El sábado tuvimos una comunión. No familiar, porque mi familia política lo de pisar una iglesia... mal. Una comunión de compromiso de amistades de esos mundos de dios (y nunca mejor dicho). Fue bastante cutre todo y nos reímos bastante. Nosotros somos así. En vez de sufrir, pasamos los momentos duros a base de hacernos los graciositos. Y los hubo. Ya solo aquello de que nos sacaran dos platos de lomo (Revilla. Nada que ibérico, ojo) para 40 personas como todo entrante, fue bastante duro. Y eso que aún no habían llegado los 45' de espera para que nos sacaran un plato con tres langostinos y una almendra (pero almendra) de mayonesa y los otros 50' posteriores para que nos sirvieran el minimedallón de minicordero asado con tres patatas. En total 2h. y 30' para llegar a la tarta más hambrientos de lo que habíamos empezado. Y la tarta también un lujazo. Vamos... puedo asegurarte que he visto galletas fontaneda con más diámetro que esa tarta. Después de los dos deditos de champán (traído ya servido por si acaso cometíamos la imperdonable imprudencia de rellenar las copas). el café frío, y el camarero invisible que nunca trajo los dos chupitos que pedimos, dimos el regalo a la niña (una tablet le compró Jon.

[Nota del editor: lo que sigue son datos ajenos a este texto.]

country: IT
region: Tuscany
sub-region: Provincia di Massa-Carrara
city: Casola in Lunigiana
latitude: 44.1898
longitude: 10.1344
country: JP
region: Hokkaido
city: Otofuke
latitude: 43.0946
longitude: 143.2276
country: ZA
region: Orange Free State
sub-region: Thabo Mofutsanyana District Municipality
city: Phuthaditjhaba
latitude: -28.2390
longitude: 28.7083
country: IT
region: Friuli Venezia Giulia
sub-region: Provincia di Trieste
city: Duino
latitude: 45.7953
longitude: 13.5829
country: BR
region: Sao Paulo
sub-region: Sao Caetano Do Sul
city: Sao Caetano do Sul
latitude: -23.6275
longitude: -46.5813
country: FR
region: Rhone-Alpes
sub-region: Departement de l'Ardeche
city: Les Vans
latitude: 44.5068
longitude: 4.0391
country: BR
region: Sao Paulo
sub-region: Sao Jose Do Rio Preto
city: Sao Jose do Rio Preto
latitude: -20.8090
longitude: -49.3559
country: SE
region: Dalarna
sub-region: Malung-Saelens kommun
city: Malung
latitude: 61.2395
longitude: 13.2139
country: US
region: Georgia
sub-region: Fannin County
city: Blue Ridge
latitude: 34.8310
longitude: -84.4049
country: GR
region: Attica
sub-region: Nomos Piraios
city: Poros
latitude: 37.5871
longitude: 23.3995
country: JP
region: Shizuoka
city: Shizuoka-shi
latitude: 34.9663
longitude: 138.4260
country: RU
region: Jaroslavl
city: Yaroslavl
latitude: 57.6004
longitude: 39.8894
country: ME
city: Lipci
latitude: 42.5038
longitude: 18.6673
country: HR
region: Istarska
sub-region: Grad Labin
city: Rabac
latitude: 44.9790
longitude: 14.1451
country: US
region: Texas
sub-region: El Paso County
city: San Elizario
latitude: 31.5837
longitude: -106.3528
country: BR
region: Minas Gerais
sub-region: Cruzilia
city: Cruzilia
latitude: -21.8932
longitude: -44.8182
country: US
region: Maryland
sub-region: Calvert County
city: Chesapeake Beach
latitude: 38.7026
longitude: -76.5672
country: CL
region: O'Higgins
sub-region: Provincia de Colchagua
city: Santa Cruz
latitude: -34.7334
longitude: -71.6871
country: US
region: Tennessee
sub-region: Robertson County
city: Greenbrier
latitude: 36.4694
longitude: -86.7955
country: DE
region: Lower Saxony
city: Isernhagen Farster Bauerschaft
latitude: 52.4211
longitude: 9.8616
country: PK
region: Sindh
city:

Supongo que cuando todavía pensaba que en el restaurante íbamos a comer y había que compensar la invitación) salimos de allí y nos metimos directos en el primer McAuto que nos localizó google. Llegamos a casa, con nuestra bolsa abrazadita (por si acaso nos la quitaba alguien) y masticando patatas fritas como dos niños de postguerra. Pedro y los dos amigos minions estaban montando su circuito electrónico nº 100 en la mesa del salón y al vernos entrar devorando con fruición dijo "¿la comunión no era con comida?" . Todavía de camino a la cocina, tuve tiempo de decirle con la boca llena de bigmac: "mbira... mfegor no bregunfdes."